Life expectancy is hardly affected by weight in the normal – overweight – obese range. BMI 30-34.9 = obese.
Lets imagine you are a 5’10” man and you weigh 140 lbs. In that case, you have a BMI of 20, and you probably think you’re pretty healthy, or perhaps you think you’re a bit overweight. Our institutes of health will say that you are an “average-wight” or “normal-weight” American, and then claim that the average-weight American is overweight. What they don’t tell you, is that low weight, and so-called average weight people in the US live shorter lives. Other things being equal, the morbidity (chance of death) for a thin American, BMI 18.5 is nearly triple that of someone who’s obese, BMI 32. The morbidity of the normal-weight American is better, but is still nearly double that of the obese fellow whose BMI is 32.
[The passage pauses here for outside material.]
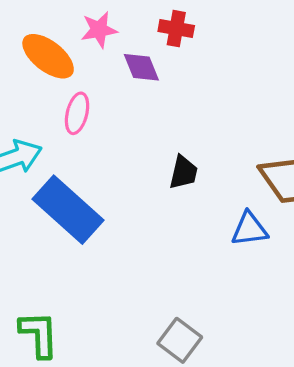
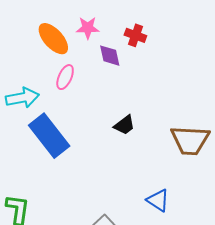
black trapezoid: (184, 172) -> (125, 125), turned 30
blue triangle: (249, 229) -> (158, 200), moved, turned 30

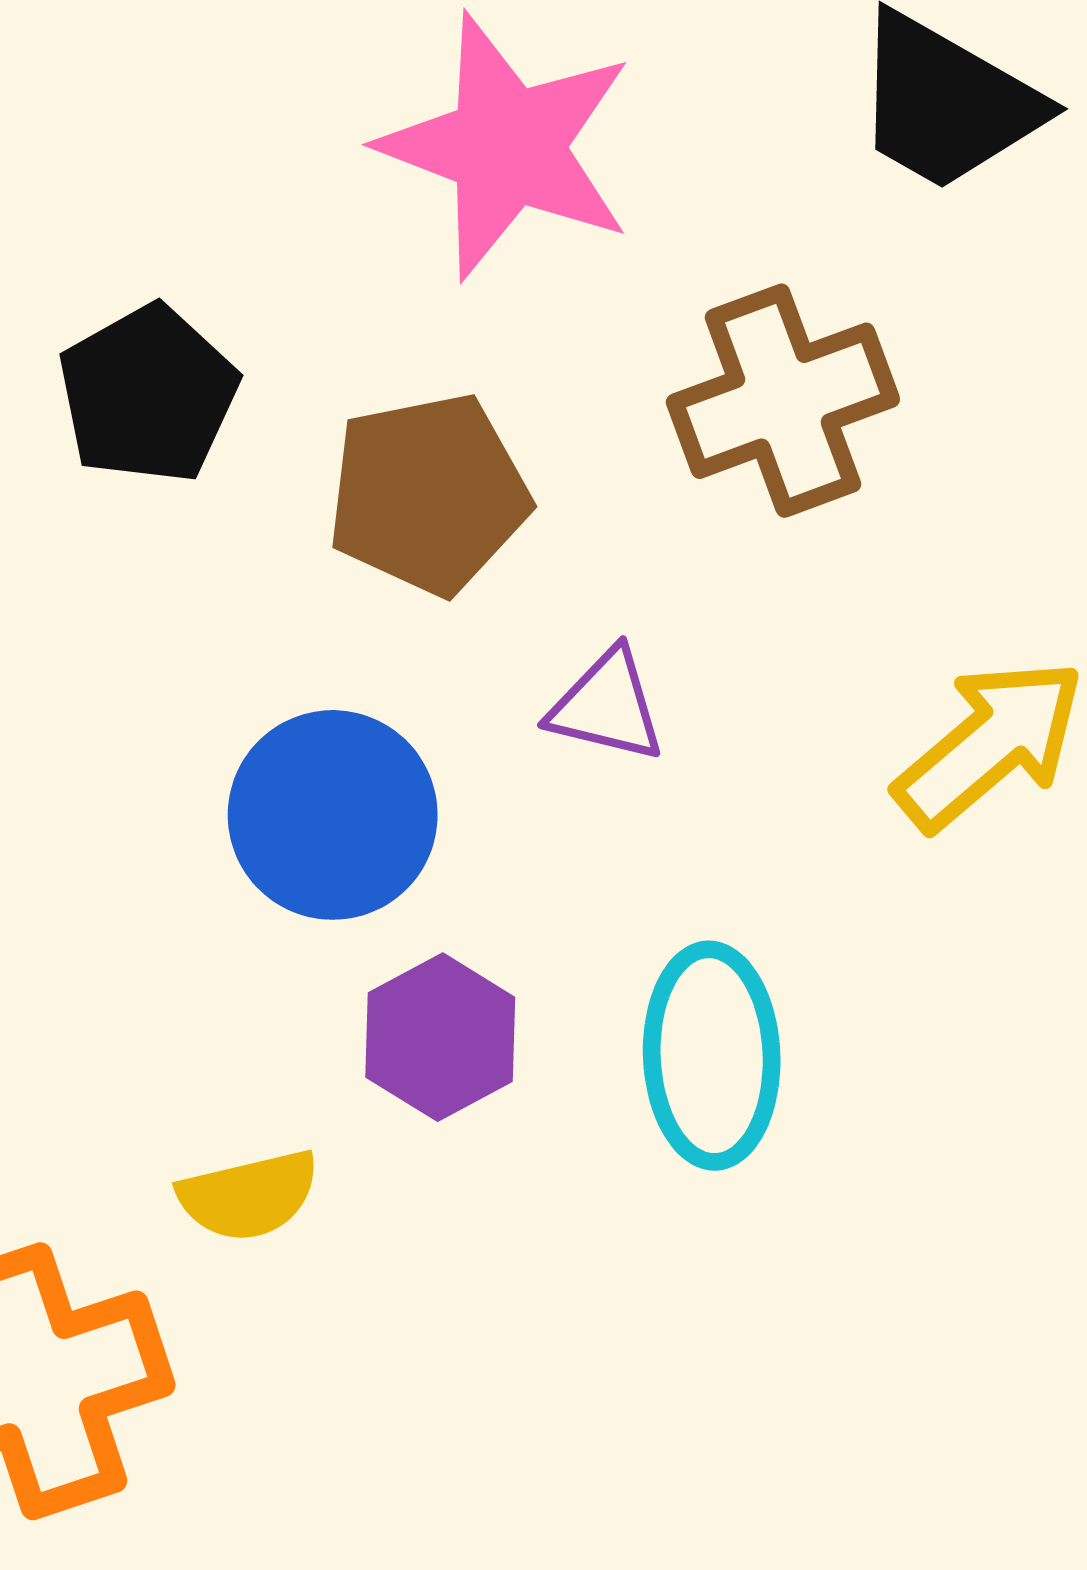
Our NIH has created a crisis of overweight Americans, that is not based on health. They work hard to solve this obesity crisis by telling people to jog to work, and by creating ever-more complicated food pyramids. Those who listen live shorter lives. A prime example is Jim Fixx, author of several running books including “The complete Book of Running.” He was 52 when he died of a heart attack while running. Similar to this is the diet-expert, Adelle Davis, author of “Let’s eat right to keep fit”. She died at 70 of cancer — somewhat younger than the average American woman. She attributed her cancer to having eaten junk food as a youth. I would attribute it to being thin. Not only do thin people live shorter lives, but their chances of recovering from cancer, or living with it, seem to improve if you start with some fat.
The same patter exists where age-related dementia is concerned. If you divide the population into quartiles of weight, the heaviest has the least likelihood of dementia, the second heaviest has the second-least, the third has the third-least, and the lightest Americans have the highest likelihood of dementia. Here are two studies to that effect, “Association between late-life body mass index and dementia”, The Kame Project, Neurology. 2009 May 19; 72(20): 1741–1746. And “BMI and risk of dementia in two million people over two decades: a retrospective cohort study” The Lancet, Volume 3, No. 6, p431–436, June 2015.
Morbidity and weight, uncorrected data, and corrected by removing the demented. The likelihood of dementia decreases with weight.
Now you may think that there is a confounding, cause and effect here: that crazy old people don’t live as long. You’d be right there, crazy people don’t live as long. Still, if you correct the BMI-mortality data to remove those with dementia, you still find that in terms of life-span, for men and women, it pays to be overweight or obese but not morbidly so. The study concludes as follows: “Weight loss was related to a higher mortality risk (HR = 1.5; 95% CI: 1.2,1.9) but this association was attenuated when persons with short follow-up or persons with dementia were excluded.” As advice to those who are planning a weight loss program, you might go crazy and reduce your life-span a lot, but if you don’t go crazy, you’re only reducing your life-span a little.
Dr. Robert E. Buxbaum, October 26, 2017. A joke: Last week I was mugged by a vegan. You may ask how I know it was a vegan. He told be before running off with my wallet.